# [Testo di partenza]
○ ○ ○ ○ ○ ○ ○

E’ in ogni modo ipotizzabile che la scelta di Petrelli viaggi su
binari esclusivamente personali, siano essi biografici, ideologici o idealizzati.
I temi di morte, d’angoscia e d’ansia, strettamente connessi
con il più umano dei sentimenti, stridono sulle rotaie di un Tempo
assurdo che agisce ignaro e inconsapevole d’agire. Solo gli uomini
distratti alleviano le loro pene con una musica cui non assegnano il profondo
valore spirituale che le spetta (Molokh). Di qui il riferimento e gli
omaggi espliciti, nei Versi d’occasione, a Dylan Thomas e Samuel
Beckett. Con il primo, Petrelli condivide in particolare l’esordio
a vent’anni e la struggente trattazione dei temi amorosi/mortali,
mentre con il secondo tutto ciò che circonda e muove questi temi,
e viene da pensare a quella Lecce squallida, grigia e disperata, con la
gente fottuta che(…)mette in scena, in movimento, prossima l’insidia
sulla famosa pietra bianca che qui diviene oscura, malvolente.

○ ○ ○ ○ ○ ○ ○

# [Cosa fare]
1. Nel testo su Petrelli, a quali due autori sono rivolti omaggi espliciti nei Versi d'occasione?
2. Riporta dal testo su Petrelli il brano che inizia con le parole "I temi di morte, d’angoscia" e si chiude dopo "diviene oscura, malvolente.".
I dati riportati di seguito sono materiale distinto dal testo.

[Record memorizzati]
○ ○ ○ ○ ○ ○ ○

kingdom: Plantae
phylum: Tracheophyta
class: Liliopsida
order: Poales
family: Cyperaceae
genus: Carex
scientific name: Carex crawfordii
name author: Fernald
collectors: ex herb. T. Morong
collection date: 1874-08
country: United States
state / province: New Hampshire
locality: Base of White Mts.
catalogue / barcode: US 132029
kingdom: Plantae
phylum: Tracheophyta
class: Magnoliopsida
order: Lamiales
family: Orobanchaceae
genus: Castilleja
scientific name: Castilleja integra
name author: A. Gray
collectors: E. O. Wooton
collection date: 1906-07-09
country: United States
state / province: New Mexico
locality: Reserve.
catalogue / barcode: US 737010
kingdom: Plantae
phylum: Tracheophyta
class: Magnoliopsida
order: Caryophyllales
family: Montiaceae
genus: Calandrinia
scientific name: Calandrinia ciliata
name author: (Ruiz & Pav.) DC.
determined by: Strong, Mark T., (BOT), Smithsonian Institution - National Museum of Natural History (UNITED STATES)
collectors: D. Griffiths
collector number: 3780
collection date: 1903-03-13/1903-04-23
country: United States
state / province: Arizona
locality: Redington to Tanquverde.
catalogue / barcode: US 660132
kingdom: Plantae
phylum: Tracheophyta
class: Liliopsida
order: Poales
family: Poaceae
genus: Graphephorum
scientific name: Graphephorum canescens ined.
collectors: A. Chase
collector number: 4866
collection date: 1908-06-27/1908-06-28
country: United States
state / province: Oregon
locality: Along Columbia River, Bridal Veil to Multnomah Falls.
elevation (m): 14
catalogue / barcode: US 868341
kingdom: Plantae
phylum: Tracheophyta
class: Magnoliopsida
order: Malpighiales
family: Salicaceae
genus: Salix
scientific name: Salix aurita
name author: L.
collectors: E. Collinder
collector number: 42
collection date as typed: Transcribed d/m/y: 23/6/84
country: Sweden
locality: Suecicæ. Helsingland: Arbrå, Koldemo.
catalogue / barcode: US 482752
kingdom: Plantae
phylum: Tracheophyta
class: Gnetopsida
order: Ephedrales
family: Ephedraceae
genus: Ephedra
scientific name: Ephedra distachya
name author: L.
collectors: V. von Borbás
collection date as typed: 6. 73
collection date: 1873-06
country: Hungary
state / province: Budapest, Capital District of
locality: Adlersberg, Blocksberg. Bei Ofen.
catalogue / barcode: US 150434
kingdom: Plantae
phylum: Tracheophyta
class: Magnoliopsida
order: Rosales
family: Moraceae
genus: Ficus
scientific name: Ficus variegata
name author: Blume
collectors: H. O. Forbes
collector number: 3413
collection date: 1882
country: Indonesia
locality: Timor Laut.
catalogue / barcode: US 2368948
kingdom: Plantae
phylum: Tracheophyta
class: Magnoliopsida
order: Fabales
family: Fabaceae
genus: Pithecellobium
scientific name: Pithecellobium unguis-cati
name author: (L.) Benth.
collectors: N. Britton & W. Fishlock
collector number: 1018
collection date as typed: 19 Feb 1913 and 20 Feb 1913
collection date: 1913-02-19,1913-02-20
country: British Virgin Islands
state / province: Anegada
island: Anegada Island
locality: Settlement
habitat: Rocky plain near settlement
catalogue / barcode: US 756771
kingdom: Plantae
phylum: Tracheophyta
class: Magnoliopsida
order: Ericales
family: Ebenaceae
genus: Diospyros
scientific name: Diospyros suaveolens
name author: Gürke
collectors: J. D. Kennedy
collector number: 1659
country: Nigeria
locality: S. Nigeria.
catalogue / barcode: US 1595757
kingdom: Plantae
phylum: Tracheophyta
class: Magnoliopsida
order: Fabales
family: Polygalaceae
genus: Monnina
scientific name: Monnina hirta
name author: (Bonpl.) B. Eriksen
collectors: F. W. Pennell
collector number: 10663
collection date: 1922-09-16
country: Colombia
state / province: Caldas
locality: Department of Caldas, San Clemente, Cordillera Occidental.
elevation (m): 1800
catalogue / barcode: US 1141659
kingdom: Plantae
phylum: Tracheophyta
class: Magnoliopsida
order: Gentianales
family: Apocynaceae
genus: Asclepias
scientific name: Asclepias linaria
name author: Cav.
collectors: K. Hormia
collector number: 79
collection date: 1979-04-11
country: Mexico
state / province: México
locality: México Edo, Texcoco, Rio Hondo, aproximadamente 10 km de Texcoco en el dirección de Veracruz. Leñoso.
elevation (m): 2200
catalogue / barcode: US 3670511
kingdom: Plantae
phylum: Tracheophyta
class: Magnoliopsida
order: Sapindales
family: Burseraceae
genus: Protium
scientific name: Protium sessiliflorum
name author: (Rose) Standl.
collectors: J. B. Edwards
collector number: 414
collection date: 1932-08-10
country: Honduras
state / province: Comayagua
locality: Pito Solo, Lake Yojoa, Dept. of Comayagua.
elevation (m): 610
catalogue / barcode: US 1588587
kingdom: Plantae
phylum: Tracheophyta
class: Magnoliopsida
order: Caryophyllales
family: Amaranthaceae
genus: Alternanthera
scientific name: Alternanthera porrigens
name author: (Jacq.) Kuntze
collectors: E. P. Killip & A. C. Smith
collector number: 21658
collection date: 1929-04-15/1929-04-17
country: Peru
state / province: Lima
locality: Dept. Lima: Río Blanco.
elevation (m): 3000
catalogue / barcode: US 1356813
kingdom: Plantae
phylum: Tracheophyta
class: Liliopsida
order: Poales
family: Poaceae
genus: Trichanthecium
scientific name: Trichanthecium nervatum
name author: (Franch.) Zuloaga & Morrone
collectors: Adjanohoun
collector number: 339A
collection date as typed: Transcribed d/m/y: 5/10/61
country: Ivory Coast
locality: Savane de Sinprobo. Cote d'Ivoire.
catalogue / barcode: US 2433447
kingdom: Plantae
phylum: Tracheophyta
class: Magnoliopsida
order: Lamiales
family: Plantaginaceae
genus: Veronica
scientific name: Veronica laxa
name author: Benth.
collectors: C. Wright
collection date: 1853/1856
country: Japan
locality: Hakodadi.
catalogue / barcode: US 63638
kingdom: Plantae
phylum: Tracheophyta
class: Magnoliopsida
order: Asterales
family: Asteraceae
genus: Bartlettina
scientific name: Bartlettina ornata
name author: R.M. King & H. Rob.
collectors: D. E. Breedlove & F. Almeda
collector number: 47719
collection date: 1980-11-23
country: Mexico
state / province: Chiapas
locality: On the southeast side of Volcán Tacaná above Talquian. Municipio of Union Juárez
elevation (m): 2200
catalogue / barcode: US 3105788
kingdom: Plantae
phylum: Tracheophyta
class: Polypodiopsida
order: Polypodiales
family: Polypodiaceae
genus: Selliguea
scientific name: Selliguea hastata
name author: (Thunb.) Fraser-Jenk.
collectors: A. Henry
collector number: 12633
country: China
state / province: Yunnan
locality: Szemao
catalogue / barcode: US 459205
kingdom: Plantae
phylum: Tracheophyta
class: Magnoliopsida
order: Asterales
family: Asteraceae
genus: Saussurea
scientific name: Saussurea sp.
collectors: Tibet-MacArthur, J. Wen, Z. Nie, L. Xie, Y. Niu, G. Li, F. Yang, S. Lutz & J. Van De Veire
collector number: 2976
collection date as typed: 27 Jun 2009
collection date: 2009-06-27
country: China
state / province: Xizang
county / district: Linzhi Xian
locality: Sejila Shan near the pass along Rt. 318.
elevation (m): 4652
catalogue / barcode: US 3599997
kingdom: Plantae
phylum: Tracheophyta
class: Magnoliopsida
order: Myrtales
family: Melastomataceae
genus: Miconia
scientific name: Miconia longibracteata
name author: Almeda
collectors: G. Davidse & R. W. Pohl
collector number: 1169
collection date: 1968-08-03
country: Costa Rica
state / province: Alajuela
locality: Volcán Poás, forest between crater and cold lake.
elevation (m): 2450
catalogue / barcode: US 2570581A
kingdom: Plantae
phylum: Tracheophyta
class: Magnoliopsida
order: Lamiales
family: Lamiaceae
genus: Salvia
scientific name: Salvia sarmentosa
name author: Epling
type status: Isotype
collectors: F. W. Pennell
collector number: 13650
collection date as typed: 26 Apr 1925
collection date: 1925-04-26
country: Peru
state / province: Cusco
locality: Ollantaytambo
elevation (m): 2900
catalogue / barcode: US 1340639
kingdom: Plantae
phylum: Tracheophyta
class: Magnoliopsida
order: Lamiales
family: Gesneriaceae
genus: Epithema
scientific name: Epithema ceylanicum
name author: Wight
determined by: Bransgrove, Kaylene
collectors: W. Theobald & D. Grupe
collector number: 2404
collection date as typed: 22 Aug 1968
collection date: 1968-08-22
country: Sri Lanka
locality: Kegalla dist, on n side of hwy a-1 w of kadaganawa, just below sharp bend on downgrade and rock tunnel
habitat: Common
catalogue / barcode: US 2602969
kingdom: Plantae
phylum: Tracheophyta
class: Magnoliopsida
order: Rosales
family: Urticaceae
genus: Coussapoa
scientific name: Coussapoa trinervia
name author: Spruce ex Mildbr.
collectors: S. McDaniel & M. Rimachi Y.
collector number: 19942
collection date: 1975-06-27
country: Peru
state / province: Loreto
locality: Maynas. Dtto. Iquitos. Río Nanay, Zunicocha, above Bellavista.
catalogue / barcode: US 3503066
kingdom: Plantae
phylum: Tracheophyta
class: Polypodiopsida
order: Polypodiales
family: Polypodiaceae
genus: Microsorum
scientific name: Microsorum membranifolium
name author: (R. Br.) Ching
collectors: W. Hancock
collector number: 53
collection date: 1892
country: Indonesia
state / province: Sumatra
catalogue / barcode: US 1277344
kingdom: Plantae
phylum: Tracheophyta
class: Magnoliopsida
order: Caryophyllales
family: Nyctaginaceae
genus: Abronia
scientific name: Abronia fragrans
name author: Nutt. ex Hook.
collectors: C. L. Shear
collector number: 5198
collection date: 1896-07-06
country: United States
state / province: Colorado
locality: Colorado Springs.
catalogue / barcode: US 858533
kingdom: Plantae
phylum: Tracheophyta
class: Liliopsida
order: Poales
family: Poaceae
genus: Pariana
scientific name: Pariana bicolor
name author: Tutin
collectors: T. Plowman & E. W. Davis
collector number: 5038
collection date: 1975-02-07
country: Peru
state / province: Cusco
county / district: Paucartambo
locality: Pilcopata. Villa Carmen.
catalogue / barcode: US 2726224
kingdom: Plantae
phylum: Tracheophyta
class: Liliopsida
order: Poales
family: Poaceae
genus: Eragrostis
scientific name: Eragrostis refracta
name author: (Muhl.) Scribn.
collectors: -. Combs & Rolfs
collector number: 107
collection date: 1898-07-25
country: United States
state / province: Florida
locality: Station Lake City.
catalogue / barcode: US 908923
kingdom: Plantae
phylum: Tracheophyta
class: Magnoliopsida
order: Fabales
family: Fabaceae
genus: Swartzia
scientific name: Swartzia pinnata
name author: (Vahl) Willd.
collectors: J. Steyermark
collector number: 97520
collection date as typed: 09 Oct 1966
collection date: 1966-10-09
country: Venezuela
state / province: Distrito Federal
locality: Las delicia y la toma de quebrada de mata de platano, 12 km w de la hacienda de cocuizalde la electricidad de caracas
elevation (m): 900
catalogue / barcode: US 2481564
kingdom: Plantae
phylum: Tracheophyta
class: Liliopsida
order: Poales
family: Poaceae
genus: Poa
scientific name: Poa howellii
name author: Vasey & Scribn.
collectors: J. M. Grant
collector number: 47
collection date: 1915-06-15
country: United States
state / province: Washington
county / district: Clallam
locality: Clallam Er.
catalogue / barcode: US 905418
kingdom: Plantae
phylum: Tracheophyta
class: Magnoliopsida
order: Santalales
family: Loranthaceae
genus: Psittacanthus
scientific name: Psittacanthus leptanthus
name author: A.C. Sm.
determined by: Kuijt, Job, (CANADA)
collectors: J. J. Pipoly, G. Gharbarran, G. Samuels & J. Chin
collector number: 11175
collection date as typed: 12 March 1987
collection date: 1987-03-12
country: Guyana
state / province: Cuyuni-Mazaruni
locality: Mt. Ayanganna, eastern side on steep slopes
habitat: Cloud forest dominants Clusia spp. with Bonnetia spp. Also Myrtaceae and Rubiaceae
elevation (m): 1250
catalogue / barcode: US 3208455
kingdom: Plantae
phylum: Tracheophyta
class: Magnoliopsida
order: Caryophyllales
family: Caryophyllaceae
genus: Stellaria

○ ○ ○ ○ ○ ○ ○

# [Soluzioni esercizi]
1. A Dylan Thomas e Samuel Beckett.

2.
I temi di morte, d’angoscia e d’ansia, strettamente connessi
con il più umano dei sentimenti, stridono sulle rotaie di un Tempo
assurdo che agisce ignaro e inconsapevole d’agire. Solo gli uomini
distratti alleviano le loro pene con una musica cui non assegnano il profondo
valore spirituale che le spetta (Molokh). Di qui il riferimento e gli
omaggi espliciti, nei Versi d’occasione, a Dylan Thomas e Samuel
Beckett. Con il primo, Petrelli condivide in particolare l’esordio
a vent’anni e la struggente trattazione dei temi amorosi/mortali,
mentre con il secondo tutto ciò che circonda e muove questi temi,
e viene da pensare a quella Lecce squallida, grigia e disperata, con la
gente fottuta che(…)mette in scena, in movimento, prossima l’insidia
sulla famosa pietra bianca che qui diviene oscura, malvolente.